Yoga can actually be quite intimidating if you are new to it, the therms and poses sounds SO complex, I mean you cannot even pronounce them!? However, we think that most of us are aware that the benefits from practising yoga are endless - so let's try to make sense of some of it! Start you day off with these simple exercises at home and we can promise you that you will feel the difference in your mind and body right away.
SUN SALUTATION A | SURYA NAMASKAR A
I am sure that most of us have heard about Sun salutations. If you have tried vinyasa yoga you have probably already done this exercise without even knowing it. Sun salutation A is also known as Surya namaskar A and this is the most basic sun salutation there is. So let's start your new morning routine with five rounds of sun salutation A.
1. MOUNTAIN POSE TO RAISED HANDS POSE
Start in mountain pose - stand at the top of the mat, with feet together and your arms along your sides or held together infront of your chest. Try to check in with your body and feel where you are today, be present and focus on your breathing throughout the movement. Inhale and lift your arms up over your head with your palms together, make sure that your shoulders are not coming up to your ears but staying down.

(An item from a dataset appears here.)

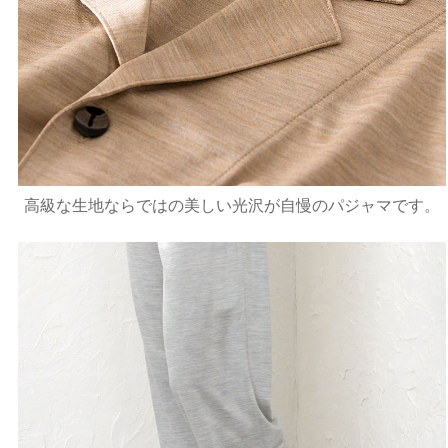
高級な生地ならではの美しい光沢が自慢のパジャマです。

2. STANDING FORWARD BEND TO FLAT BACK
Exhale and fold forward over your legs, remember to keep a straight back and to bend from your hips and not your back, try to touch your nose to the knees. Try to come down with your hands as Tonje does above but this all depends on where you are today, it is ok if you are not there yet. Inhale and lift your head up to flat back, eyes forward and fingertips touching the mat.
3. PLANK POSITION
Exhale and jump or walk back to a plank position on straight arms. Try to hold your body straight on your toes and hands, gaze down into the mat.
4. FOUR LIMBED STAFF POSE TO UPWARD FACING DOG
Come down with your upper body towards the floor, elbows should be straight back and hugging close to your body. Inhale and roll over on to your toes to upward facing dog. Open up your chest to the ceiling, keep your shoulders over your wrists.
5. DOWNWARD FACING DOG TO STANDING FORWARD BEND
Go down to lay flat on the floor, press up to plank and raise your hips to the ceiling to a downward facing dog. Your legs and arms should be straight, gaze back. If your heels are not touching the floor don't worry about it - they will some day! Stay here for five breath circles. Exhale and jump or step forward to standing forward bend again.
6. RAISED HANDS POSE TO MOUNTAIN POSE
Inhale and come all the way back up with raised arms above your head, your gaze should be up toward your hands. Lower your hands and exhale in mountain pose. Repeat the flow five times.
5 SIMPLE YOGA EXERCISES TO DO AT HOME
Now we have awaken the body but let's add some simple exercises to stretch out our bodies before we head off to all of today's to-do:s!
Start on all fours, be sure that your hands are placed directly under your shoulders and your knees under your hips. Inhale and drop your belly towards the floor, your gaze should be up towards the ceiling, this is cow pose. Exhale and move into cat pose, draw your belly inwards toward your spine and round your back towards the ceiling. Inhale as you move into cow pose and exhale in cat pose - continue with the flow 5-20 times.
Benefits: Cat-cow warms up the body, stretches your back and neck.
You can start in downward facing dog, race your right leg straight up to one legged dog. Press your knee up towards your chest and very carefully fold your right foot towards your left hip. Use your hands to place the foot were it feels comfortable, keep your left leg straight back, open up your chest and stretch on straight arms. If it feels ok you can proceed and bend over to rest with your head on your hands. Take deep breaths.
Benefits: Great stretch for your seat and hips.
Lie down on your mat with your kness bent and feet hip-width apart on the floor. Your arms should be at your sides, palms facing the floor. Exhale as you press your hips up towards the ceiling, make sure that your knees don't fall out to the sides. If you want you can lock your hands, you should feel an extra stretch in your arms. Hold this position for one minute and don't forget to breath through it all. For an extra challenge you can raise a straight leg upwards, come down to rest and then repeat on the other side.
Benefits: Opens up your chest, heart and shoulders and stretches the spine, back, neck, thighs and hips.
KNEES INTO THE CHEST POSE
It is equally important to stretch your body as your mind so let's finish off with two favourite relaxation poses - don't skip this! It is the best part!! Lie down on the mat and pull your legs into your chest, close your eyes and breathe. Stay here for at least two minutes.
Benefits: Relaxes your back and mind.
Childs pose is an pose for rest, recovery and to find calmness. At any time through a yoga session you can always take a break and rest in childs pose for as long as you need. Let's stay here for at least 2 minutes before you go on with your day.
Benefits: Stretches hips, ankles and thighs, calms your mind and prevents stress and tiredness.